Big Law Business: Will the billable hour survive?
Meckler: The billable hour is obviously the hub of law firm economics. I don’t think that’s going to change. But the billable hour and the use of it is being carved away at by all the alternative legal service providers and the technology and the companies.
Probably the biggest trend is something that’s here and is here to stay. The discovery in large cases, e-discovery, has always been one of the largest drivers of law firm billing in big cases. Period. In almost every case, clients want that piece farmed out to contract providers who do it at a fifth of the cost of what law firms charge and that’s not going away.

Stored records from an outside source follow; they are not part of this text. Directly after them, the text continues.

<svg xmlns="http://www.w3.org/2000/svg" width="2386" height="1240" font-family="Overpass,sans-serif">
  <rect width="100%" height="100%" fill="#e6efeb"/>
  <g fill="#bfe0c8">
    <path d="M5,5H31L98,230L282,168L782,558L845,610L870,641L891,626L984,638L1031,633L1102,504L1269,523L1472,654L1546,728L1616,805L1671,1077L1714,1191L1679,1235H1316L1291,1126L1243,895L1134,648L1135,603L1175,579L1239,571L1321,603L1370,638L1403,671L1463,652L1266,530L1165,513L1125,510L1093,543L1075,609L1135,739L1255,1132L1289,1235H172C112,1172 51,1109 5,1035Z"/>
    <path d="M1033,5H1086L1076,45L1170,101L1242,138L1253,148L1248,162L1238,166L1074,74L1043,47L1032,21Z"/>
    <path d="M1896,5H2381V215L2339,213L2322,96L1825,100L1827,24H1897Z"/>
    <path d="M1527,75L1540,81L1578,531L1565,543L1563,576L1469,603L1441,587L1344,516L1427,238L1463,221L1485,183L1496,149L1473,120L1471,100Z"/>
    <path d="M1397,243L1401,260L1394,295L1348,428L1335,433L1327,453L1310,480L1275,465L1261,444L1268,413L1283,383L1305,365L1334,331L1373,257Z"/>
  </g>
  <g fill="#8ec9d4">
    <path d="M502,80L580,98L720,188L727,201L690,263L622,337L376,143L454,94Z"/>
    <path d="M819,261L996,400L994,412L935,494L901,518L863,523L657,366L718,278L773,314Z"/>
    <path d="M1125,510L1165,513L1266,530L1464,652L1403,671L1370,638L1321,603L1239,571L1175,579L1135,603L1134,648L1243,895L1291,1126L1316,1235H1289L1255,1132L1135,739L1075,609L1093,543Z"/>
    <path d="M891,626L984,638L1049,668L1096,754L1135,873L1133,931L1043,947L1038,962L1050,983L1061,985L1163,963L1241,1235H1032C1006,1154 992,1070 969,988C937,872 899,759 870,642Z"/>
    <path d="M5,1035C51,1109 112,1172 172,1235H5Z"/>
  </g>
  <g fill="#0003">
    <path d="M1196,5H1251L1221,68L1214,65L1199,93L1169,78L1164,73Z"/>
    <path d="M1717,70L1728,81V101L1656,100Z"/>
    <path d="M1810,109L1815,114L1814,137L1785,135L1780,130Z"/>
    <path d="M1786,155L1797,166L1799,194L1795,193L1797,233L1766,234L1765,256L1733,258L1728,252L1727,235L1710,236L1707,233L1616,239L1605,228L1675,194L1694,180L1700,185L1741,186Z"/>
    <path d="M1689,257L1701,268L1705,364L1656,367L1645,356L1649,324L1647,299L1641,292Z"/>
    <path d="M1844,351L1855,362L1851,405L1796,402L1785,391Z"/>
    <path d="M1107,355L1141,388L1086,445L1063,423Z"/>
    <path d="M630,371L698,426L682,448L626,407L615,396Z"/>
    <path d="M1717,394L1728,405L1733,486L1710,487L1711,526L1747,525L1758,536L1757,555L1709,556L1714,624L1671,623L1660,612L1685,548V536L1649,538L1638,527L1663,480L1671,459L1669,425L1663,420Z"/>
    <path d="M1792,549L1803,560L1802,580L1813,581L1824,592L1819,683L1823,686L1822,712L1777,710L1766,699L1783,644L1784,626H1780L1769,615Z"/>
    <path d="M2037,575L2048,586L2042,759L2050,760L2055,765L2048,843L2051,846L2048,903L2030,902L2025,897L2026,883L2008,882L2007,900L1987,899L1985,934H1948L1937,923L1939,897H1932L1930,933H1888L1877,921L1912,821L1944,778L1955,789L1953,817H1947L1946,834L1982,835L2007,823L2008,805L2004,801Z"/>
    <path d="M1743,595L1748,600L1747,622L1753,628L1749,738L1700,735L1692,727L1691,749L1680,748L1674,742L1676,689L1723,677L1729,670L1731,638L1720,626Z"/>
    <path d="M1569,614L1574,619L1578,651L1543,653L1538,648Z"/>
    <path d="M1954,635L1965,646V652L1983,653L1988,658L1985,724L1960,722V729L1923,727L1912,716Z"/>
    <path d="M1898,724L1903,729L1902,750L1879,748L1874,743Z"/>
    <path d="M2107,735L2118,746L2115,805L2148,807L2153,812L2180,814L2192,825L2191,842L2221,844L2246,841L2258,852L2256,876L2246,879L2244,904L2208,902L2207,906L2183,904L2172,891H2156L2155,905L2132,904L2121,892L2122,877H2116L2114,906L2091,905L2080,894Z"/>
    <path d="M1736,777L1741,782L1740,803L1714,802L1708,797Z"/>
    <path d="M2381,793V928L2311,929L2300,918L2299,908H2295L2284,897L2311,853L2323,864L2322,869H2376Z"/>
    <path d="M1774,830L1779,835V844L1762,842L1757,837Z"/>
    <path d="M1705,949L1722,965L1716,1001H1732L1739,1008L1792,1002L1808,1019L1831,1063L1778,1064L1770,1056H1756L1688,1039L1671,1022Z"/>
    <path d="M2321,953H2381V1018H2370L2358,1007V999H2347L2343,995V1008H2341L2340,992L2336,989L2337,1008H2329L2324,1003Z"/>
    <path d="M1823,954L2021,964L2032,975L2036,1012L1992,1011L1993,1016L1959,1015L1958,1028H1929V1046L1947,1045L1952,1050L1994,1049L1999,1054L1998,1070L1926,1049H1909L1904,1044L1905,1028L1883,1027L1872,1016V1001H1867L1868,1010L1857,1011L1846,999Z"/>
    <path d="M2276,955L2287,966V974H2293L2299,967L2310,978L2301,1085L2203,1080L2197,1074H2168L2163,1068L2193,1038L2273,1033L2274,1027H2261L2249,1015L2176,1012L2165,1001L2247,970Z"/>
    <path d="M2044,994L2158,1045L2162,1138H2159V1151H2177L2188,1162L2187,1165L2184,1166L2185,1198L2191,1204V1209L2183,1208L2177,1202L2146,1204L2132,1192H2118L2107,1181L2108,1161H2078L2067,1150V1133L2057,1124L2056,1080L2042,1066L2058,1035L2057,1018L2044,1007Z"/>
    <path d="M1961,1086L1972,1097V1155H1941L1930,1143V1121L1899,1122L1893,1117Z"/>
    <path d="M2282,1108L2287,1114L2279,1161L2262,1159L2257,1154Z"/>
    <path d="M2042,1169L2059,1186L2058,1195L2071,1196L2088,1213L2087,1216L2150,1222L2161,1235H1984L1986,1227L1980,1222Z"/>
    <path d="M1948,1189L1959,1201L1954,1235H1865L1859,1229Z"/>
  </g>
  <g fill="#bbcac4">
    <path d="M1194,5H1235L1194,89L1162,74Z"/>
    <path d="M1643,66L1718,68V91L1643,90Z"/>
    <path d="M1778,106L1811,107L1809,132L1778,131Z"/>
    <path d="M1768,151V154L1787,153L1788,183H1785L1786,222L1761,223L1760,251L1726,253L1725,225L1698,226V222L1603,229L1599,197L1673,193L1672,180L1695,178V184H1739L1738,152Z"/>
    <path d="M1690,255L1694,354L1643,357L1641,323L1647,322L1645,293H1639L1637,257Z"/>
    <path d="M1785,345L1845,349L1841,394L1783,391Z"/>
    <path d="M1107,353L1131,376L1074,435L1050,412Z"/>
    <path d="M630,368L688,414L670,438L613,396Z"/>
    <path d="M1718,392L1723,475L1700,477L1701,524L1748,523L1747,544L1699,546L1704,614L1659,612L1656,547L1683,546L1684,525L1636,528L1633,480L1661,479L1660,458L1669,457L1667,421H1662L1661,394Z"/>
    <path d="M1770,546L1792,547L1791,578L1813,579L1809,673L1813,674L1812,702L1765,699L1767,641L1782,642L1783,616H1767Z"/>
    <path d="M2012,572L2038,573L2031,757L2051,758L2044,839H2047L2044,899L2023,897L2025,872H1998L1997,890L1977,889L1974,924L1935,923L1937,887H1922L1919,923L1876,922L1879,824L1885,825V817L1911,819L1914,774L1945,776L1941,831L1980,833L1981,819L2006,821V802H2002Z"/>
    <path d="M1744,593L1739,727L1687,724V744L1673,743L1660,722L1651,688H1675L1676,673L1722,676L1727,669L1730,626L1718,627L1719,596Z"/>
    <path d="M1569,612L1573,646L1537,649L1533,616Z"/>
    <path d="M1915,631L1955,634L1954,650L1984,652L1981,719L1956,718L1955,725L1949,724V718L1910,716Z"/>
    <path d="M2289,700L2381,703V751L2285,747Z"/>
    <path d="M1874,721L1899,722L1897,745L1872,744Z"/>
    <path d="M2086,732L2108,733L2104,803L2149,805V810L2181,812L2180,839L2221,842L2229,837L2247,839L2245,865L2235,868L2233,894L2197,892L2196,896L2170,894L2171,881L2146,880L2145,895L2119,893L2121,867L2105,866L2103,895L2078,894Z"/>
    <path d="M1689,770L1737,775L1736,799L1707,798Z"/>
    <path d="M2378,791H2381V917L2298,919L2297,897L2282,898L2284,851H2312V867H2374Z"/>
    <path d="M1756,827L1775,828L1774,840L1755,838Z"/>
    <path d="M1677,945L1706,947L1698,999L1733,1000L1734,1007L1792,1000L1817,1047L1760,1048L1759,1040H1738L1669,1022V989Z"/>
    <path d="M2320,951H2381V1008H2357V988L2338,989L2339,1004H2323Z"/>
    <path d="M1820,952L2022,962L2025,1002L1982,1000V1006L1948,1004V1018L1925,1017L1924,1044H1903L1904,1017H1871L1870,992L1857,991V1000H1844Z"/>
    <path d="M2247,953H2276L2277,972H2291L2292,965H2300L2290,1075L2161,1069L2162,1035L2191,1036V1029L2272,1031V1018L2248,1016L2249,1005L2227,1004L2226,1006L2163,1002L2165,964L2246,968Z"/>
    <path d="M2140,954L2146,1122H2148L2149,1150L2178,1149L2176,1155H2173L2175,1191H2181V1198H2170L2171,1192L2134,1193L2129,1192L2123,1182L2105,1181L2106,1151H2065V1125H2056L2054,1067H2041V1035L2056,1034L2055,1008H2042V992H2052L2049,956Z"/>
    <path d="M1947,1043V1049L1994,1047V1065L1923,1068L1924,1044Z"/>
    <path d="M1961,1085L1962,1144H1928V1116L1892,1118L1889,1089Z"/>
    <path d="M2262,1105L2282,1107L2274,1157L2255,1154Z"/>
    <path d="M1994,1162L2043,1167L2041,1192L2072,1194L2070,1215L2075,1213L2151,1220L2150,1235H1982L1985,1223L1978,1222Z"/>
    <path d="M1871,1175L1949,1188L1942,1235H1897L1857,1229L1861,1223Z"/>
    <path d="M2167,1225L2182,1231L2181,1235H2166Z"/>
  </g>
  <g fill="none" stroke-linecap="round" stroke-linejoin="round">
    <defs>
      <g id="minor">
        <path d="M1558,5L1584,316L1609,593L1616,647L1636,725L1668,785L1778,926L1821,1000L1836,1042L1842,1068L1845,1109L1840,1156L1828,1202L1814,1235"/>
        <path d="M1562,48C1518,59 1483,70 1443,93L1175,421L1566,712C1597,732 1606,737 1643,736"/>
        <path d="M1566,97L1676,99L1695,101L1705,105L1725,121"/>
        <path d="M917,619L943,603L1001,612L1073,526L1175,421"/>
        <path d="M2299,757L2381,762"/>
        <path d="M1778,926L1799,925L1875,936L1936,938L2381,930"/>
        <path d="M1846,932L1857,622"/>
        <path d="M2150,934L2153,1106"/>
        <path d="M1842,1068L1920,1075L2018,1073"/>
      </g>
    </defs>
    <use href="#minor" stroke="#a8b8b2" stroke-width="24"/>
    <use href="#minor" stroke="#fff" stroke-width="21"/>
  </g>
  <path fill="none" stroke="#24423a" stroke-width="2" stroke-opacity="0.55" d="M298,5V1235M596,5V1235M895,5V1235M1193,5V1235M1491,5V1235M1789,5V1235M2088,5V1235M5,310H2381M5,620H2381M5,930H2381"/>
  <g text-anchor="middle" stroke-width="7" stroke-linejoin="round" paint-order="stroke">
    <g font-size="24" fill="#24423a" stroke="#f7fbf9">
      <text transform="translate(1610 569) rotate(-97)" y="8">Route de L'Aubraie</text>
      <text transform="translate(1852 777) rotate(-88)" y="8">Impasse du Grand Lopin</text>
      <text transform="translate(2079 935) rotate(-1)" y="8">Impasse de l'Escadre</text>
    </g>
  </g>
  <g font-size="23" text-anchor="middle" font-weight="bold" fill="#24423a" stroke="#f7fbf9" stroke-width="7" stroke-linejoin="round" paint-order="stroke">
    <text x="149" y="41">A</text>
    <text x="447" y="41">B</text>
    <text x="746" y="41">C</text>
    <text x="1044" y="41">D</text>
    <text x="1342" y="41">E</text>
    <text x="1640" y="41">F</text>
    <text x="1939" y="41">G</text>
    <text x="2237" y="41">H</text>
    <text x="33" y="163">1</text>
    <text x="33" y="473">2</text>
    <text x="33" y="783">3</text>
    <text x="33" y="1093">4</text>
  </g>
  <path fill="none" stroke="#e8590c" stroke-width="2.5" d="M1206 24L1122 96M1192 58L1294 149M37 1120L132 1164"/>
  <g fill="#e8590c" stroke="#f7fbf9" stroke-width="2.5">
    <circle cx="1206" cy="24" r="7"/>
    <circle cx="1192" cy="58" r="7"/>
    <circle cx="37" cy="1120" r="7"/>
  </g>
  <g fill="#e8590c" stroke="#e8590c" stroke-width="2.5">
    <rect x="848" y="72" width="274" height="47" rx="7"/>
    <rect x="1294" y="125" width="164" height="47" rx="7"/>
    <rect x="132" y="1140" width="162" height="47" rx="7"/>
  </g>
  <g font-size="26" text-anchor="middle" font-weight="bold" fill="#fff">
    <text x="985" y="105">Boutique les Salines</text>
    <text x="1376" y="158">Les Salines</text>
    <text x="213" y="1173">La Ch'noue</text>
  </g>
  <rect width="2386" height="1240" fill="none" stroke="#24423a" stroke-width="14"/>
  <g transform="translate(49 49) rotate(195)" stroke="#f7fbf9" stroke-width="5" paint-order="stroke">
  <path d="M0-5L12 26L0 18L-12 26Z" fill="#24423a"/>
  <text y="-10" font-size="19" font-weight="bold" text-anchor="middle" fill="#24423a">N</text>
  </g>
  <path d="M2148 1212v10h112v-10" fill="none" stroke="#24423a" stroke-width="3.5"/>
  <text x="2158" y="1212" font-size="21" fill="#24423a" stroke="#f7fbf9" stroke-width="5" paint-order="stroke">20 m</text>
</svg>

The smartest firms have created their own discovery units and that will become a profit center, but far less than what the firms used to get paid. I just finished a case where the total bills were $60 million, and the document part was around $11 million. This firm had used their own attorneys at $350 to $500 hour for their associates, which is of course what rates are at big firms. But the client got wind of it, and well, it was resolved through arbitration. That bill should have been more like $4.2 million. It actually was $10.8 million. And that’s solely based on had the firm used contract personnel instead of their own people. It’s just based on hourly rates. This is the fourth level document review [one of the final stages before production].
Big Law Business: What practices are the better law firms adopting?
Meckler: I see some that are very efficient and are training their lawyers on the right way to bill. I think there are certainly a percentage of the law firms that are getting it, who aren’t resisting their clients efforts to manage legal fees. It’s really not difficult to have your lawyers keep track of their time, on a case by case basis, but some of the the older more traditional law firms that never used to do this are having a tough time. I’m talking about the ones who used to send out the one-liner bill.
There is a trend among lawyers who don’t want to do this and are coming up with a flat fee, or alternative billing method. That’s a real trend. They’re getting around the billable hourly rate altogether by charging a flat fee on a monthly basis. I’m still not sure that is adding benefit to the client but that is a new trend.